ACTION ITEM:
Starting at the beginning of the records and ending at the line that contains "المستوى الوطني. لذلك،", write the lines out again with "أصدقاء جدد" swapped for "زملاء جدد" and everything else left as it is. Omit the pictures.

++++ EXERCISE INPUTS ++++

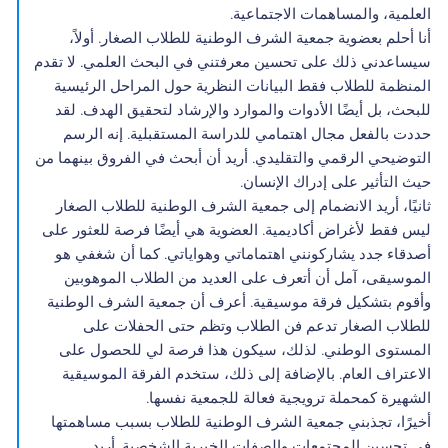
العلمية، والمساهمات الاجتماعية.
أنا أحلم بعضوية جمعية الشرف الوطنية للطلاب الصغار. أولاً،
سيساعدني ذلك على تحسين معرفتني في البحث العلمي. لا تقدم
المنظمة للطلاب فقط البيانات النظرية حول المراحل الرئيسية
للبحث، بل أيضًا الأدوات والموارد والإرشاد لتحقيق الهدف. لقد
حددت بالفعل مجال اهتمامي للدراسة المستقبلية. إنه الرسم
التوضيحي الرقمي والتقليدي. أريد أن أبحث في الفروق بينهما من
حيث التأثير على إدراك الإنسان.
ثانيًا، أريد الانضمام إلى جمعية الشرف الوطنية للطلاب الصغار
ليس فقط لأغراض أكاديمية. العضوية هي أيضًا فرصة للعثور على
أصدقاء جدد يشاركونني اهتماماتي وهواياتي. كما أن شغفي هو
الموسيقى، آمل أن أتعرف على العديد من الطلاب الموهوبين
وأقوم بتشكيل فرقة موسيقية. أعرف أن جمعية الشرف الوطنية
للطلاب الصغار تدعم فن الطلاب وتظم حتى الحفلات على
المستوى الوطني. لذلك، سيكون هذا فرصة لي للحصول على
الاعتراف العام. بالإضافة إلى ذلك، ستخدم الفرقة الموسيقية
الشهيرة كمحملة ترويجية فعالة للجمعية نفسها.
أخيرًا، تجذبني جمعية الشرف الوطنية للطلاب بسبب مساهمتها
في تحسين المجتمعات والصفات الخيرية الشخصية. أريد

++++

RESULT FOR THIS TASK:
العلمية، والمساهمات الاجتماعية.
أنا أحلم بعضوية جمعية الشرف الوطنية للطلاب الصغار. أولاً،
سيساعدني ذلك على تحسين معرفتني في البحث العلمي. لا تقدم
المنظمة للطلاب فقط البيانات النظرية حول المراحل الرئيسية
للبحث، بل أيضًا الأدوات والموارد والإرشاد لتحقيق الهدف. لقد
حددت بالفعل مجال اهتمامي للدراسة المستقبلية. إنه الرسم
التوضيحي الرقمي والتقليدي. أريد أن أبحث في الفروق بينهما من
حيث التأثير على إدراك الإنسان.
ثانيًا، أريد الانضمام إلى جمعية الشرف الوطنية للطلاب الصغار
ليس فقط لأغراض أكاديمية. العضوية هي أيضًا فرصة للعثور على
زملاء جدد يشاركونني اهتماماتي وهواياتي. كما أن شغفي هو
الموسيقى، آمل أن أتعرف على العديد من الطلاب الموهوبين
وأقوم بتشكيل فرقة موسيقية. أعرف أن جمعية الشرف الوطنية
للطلاب الصغار تدعم فن الطلاب وتظم حتى الحفلات على
المستوى الوطني. لذلك، سيكون هذا فرصة لي للحصول على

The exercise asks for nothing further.